Primer on Diabetic Retinopathy

If you pool everyone with diabetes together and form a nation, they would be the third most populous country in the world.

Those with diabetes will normally find that they have increased levels of glucose in their blood. This can lead to nerve and blood vessel damage as well as an increased risk of cancer due to DNA harm.

Although, not everyone with diabetes will experience sight loss, diabetics will have a higher risk of developing certain visual impairments, such as cataracts and glaucoma.

One of the more common ones is diabetic retinopathy.

This is when the increase in blood sugar levels affect blood vessels at the back of the eye. This interferes with how the retina work and can lead to retinal vessels leaking or bleeding.


There are 4 main stages of diabetic retinopathy:

1. Background Retinopathy

This is when capillaries in the retina weaken and develop small areas of swelling. This can lead to small amounts of bleeding as well as the leaking of a fluid called exudate. Although this will normally not affect vision, if it is left untreated the condition can become worse and cause the condition to the next stage.


2. Non-Proliferative Retinopathy

Here we see more drastic damage to the capillaries in the retina and usually occurs after years of high blood sugar levels. Bleeding and leaking is more prominent and blood vessels are weakened, potentially losing the ability to transport blood which can cause the retina to malform. Eventually, blood vessels may be completely blocked, which will prompt the body to release growth factors to encourage the formation of new vessels.


3. Proliferative Retinopathy 

By now, new blood vessels have been formed to help supply blood. However, they are weak and are prone to haemorrhaging and leaking. They can also grow on the retinal surface or inside the vitreous gel. When blood or fluid is leaked, this can damage the retina or block vision when inside the vitreous gel. Scarring can also occur and an increase in scar tissue can cause the retina to detach which may lead to serious sight loss.


4. Diabetic Maculopathy

The more common cause of serious sight loss, diabetic maculopathy can occur with or without proliferative retinopathy [Pipe, D.M. & Rapley, L.J. (2008). “Abnormal Ocular Conditions: A Handbook for Dispensing Opticians”]. It occurs when haemorrhaging or leaking involves the macular area of the eye and can cause central vision loss.

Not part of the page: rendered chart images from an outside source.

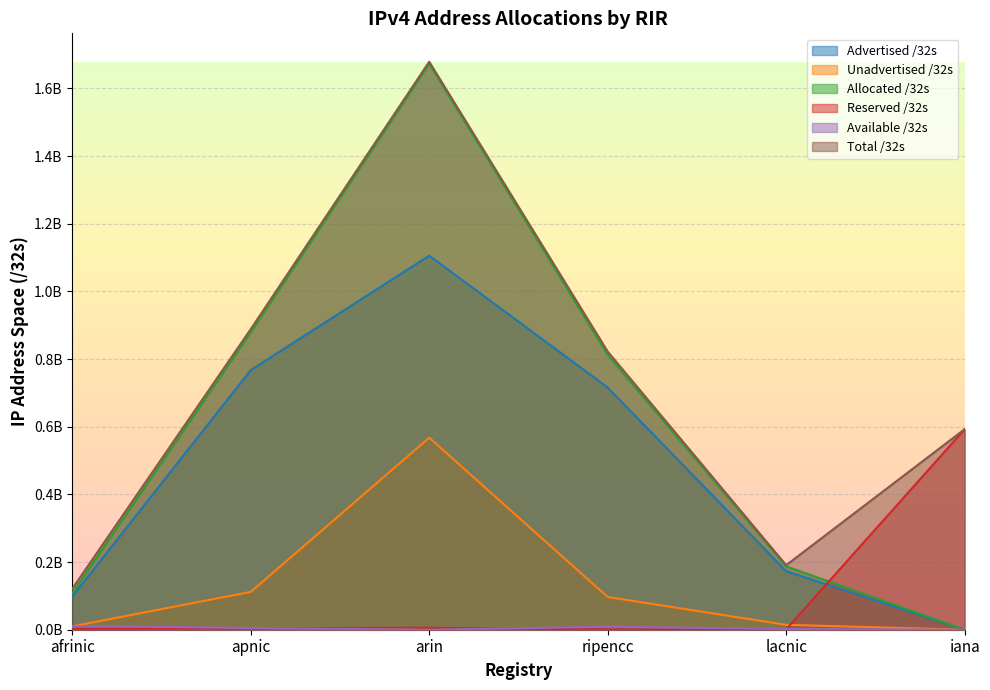

What is the sum of the Advertised /32s values at lacnic and afrinic?

271049440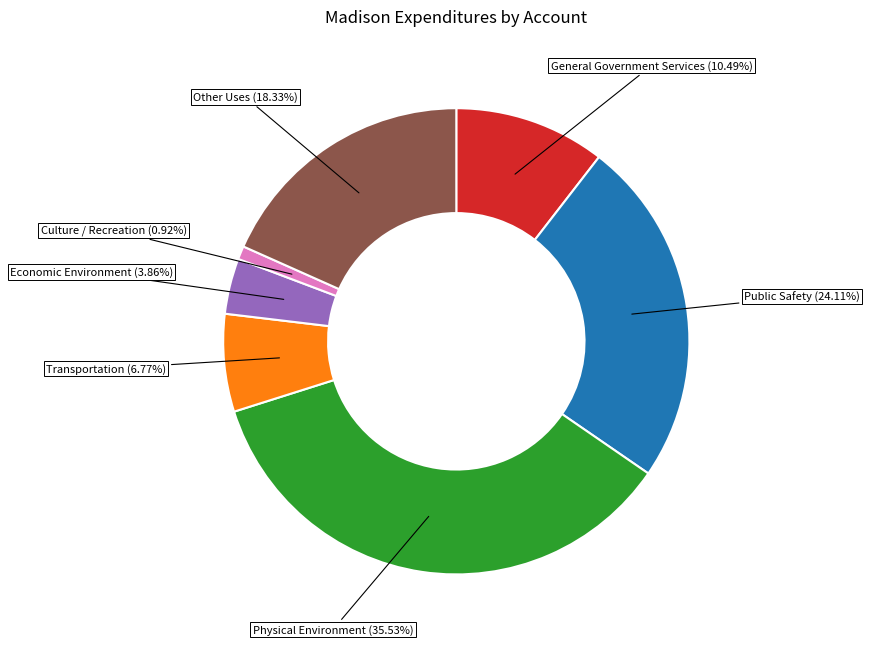

Does any single category account for the majority?

No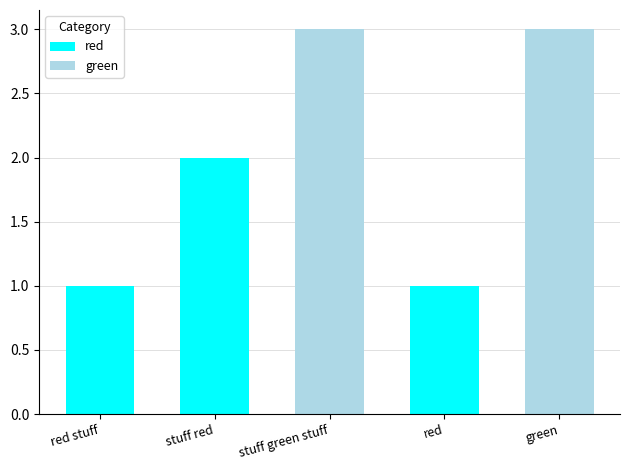

Reading right to left, transcribe the values for red.

green=0	red=1	stuff green stuff=0	stuff red=2	red stuff=1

Symptoms of diabetic retinopathy may not occur at the beginning and can start to appear as the condition advances. Typical manifestations include:

  • Blurred vision
  • Dark spots or patches
  • Eye pain or redness
  • Reduction in night vision
  • Sudden sight loss

Treatment for diabetic retinopathy can depend on how far it has progressed. Laser surgery can be done on a localised area to help reduce swelling and seal up blood vessels. For larger affected areas, pan-retinal laser surgery can be used to shrink abnormal blood vessels and inhibit the release of growth factors. Vitrectomies are used to treat severe bleeding into the vitreous gel. Vitreous is removed and replaced with a clear salt solution to maintain the pressure in the eye.

However, these treatment methods are more aimed at preserving sight rather than restoring. As with many diseases, prevention is just as (if not more) important as treatment. Maintaining a manageable blood sugar level is key and this includes exercise, diet, and generally living a healthy lifestyle.